*** Begin section ***

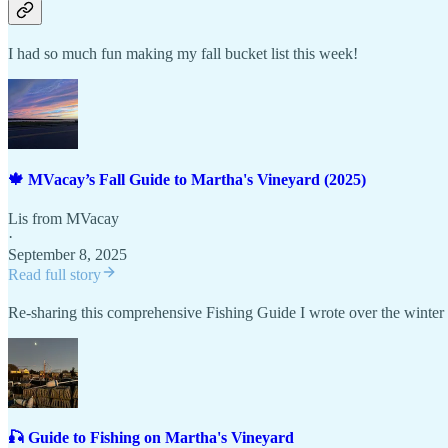
I had so much fun making my fall bucket list this week!
🍁 MVacay’s Fall Guide to Martha's Vineyard (2025)
Lis from MVacay
·
September 8, 2025
Read full story
Re-sharing this comprehensive Fishing Guide I wrote over the winter 
🎣 Guide to Fishing on Martha's Vineyard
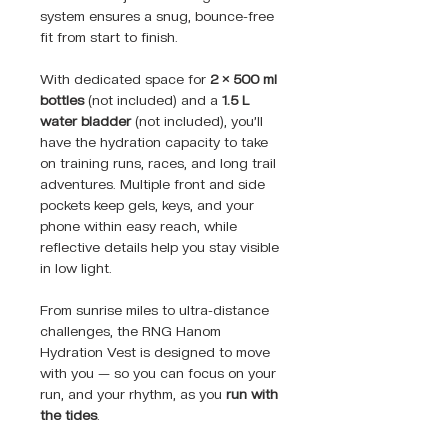
system ensures a snug, bounce-free
fit from start to finish.
With dedicated space for
2 × 500 ml
bottles
(not included) and a
1.5 L
water bladder
(not included), you’ll
have the hydration capacity to take
on training runs, races, and long trail
adventures. Multiple front and side
pockets keep gels, keys, and your
phone within easy reach, while
reflective details help you stay visible
in low light.
From sunrise miles to ultra-distance
challenges, the RNG Hanom
Hydration Vest is designed to move
with you — so you can focus on your
run, and your rhythm, as you
run with
the tides
.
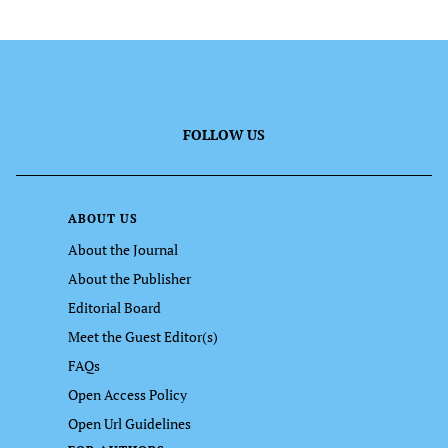
FOLLOW US
ABOUT US
About the Journal
About the Publisher
Editorial Board
Meet the Guest Editor(s)
FAQs
Open Access Policy
Open Url Guidelines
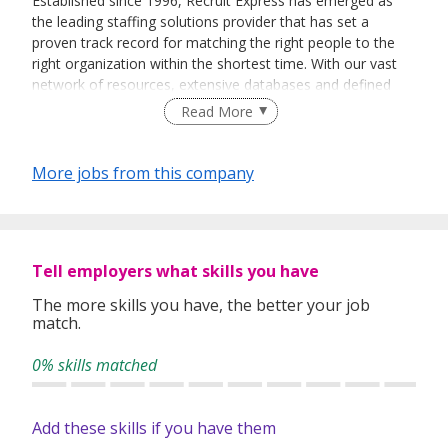
Established since 1996, Recruit Express has emerged as
the leading staffing solutions provider that has set a
proven track record for matching the right people to the
right organization within the shortest time. With our vast
network of resources, extensive databases and defined
recruitment processes, we have been successfully bridging
Read More
talented job seekers of the highest calibre to employers
who only want the best in their teams.
More jobs from this company
In our relentless pursuit of excellent service, we have
adopted best practices and dynamic growth strategies in
expanding our operations across the Asia Pacific regions:
Tell employers what skills you have
We have offices in Singapore, Sydney, Hong Kong, Kuala
Lumpur, Taipei, Shanghai, Beijing, Tokyo and Bangkok.
The more skills you have, the better your job
match.
With 400 permanent committed consultants from various
professional backgrounds and disciplines, we make a
0% skills matched
difference by delivering top-notch services to our clients
and candidates alike.
Add these skills if you have them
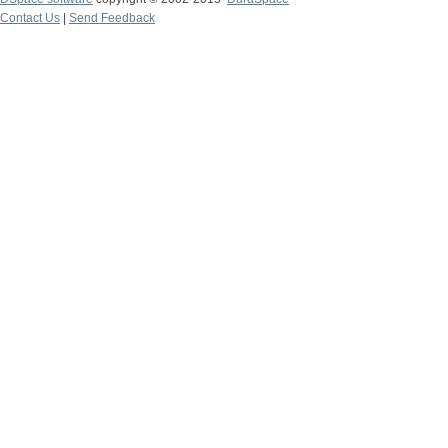
Contact Us
|
Send Feedback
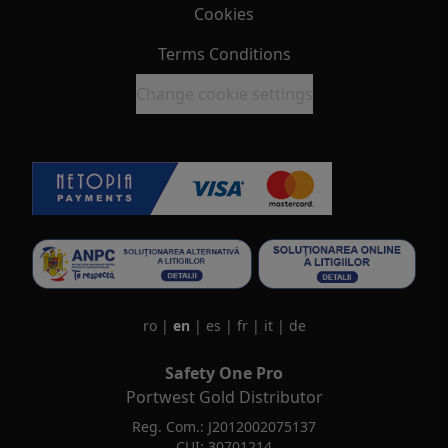
Cookies
Terms Conditions
Change cookie settings
ro
|
en
|
es
|
fr
|
it
|
de
Safety One Pro
Portwest Gold Distributor
Reg. Com.: J2012002075137
CUI: 30701214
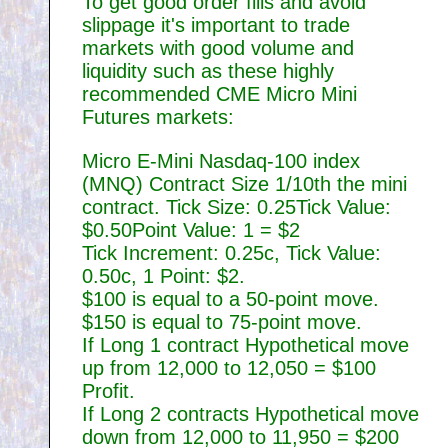
To get good order fills and avoid
slippage it's important to trade
markets with good volume and
liquidity such as these highly
recommended CME Micro Mini
Futures markets:
Micro E-Mini Nasdaq-100 index
(MNQ) Contract Size 1/10th the mini
contract. Tick Size: 0.25Tick Value:
$0.50Point Value: 1 = $2
Tick Increment: 0.25c, Tick Value:
0.50c, 1 Point: $2.
$100 is equal to a 50-point move.
$150 is equal to 75-point move.
If Long 1 contract Hypothetical move
up from 12,000 to 12,050 = $100
Profit.
If Long 2 contracts Hypothetical move
down from 12,000 to 11,950 = $200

*** End section ***

* TASK STATEMENT *
How many of the lines above contain the string "included"? Case counts. Reply with the number alone.

* EXERCISE ANSWER *
2